Saturday, August 20, 2011

The Irony of Democracy

Years ago when I was a pimple-faced teen, I read a book by Thomas R. Dye and Harmon Zeigler called The Irony of Democracy. There’s no summary online, so this is from memory – and hopefully not a distortion.

The book’s core argument, as I recall, was that "democracy" in the United States was really a consensus of America’s elite – or one faction of that elite. Specifically, (at least in the 1960s) the federal government served the interests of the poor, old, disenfranchised and downtrodden with things like Welfare and Social Security, minimum wage and OSHA laws and various other safety nets and impediments to money power. The huddled masses had little to do with it. Social justice – such as we had -- came from the people in the mansions, not the “People” in the streets. Hence, the “irony” of our nation’s brand of democracy.

Basically, FDR and others like him came to the conclusion that – in a laissez faire set-up, Capitalism would function like a game of Monopoly.

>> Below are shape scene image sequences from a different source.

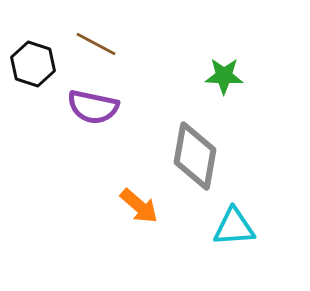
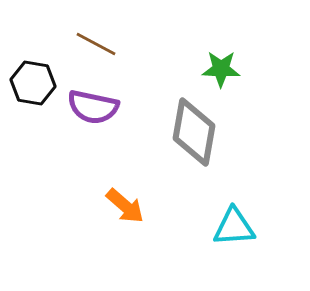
black hexagon: moved 19 px down; rotated 9 degrees counterclockwise
green star: moved 3 px left, 7 px up
gray diamond: moved 1 px left, 24 px up
orange arrow: moved 14 px left
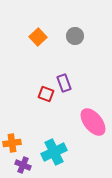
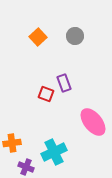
purple cross: moved 3 px right, 2 px down
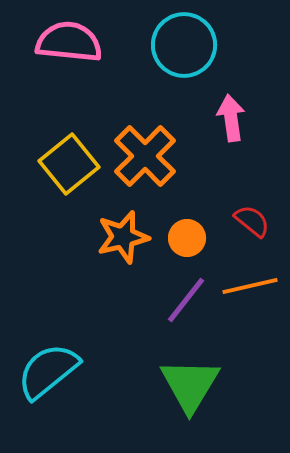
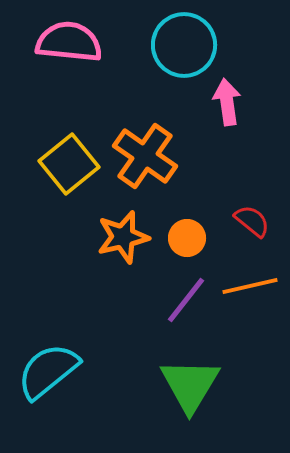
pink arrow: moved 4 px left, 16 px up
orange cross: rotated 10 degrees counterclockwise
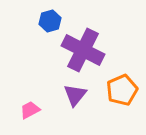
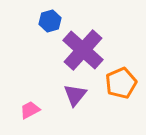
purple cross: rotated 15 degrees clockwise
orange pentagon: moved 1 px left, 7 px up
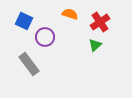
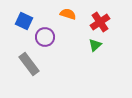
orange semicircle: moved 2 px left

There’d be a handful of winners and millions of losers. Those losers would ultimately rise up in one big commie revolution. That would be bad. The New Deal and the Great Society would be better. 

Obviously, the authors gave a nod to the fact that one faction of America’s elite has unflinchingly maintained that FDR should burn in hell.

Today, we may be experiencing the evaporation of the elite consensus they were talking about. There’s the occasional George Soros, but not enough to tilt the game anymore.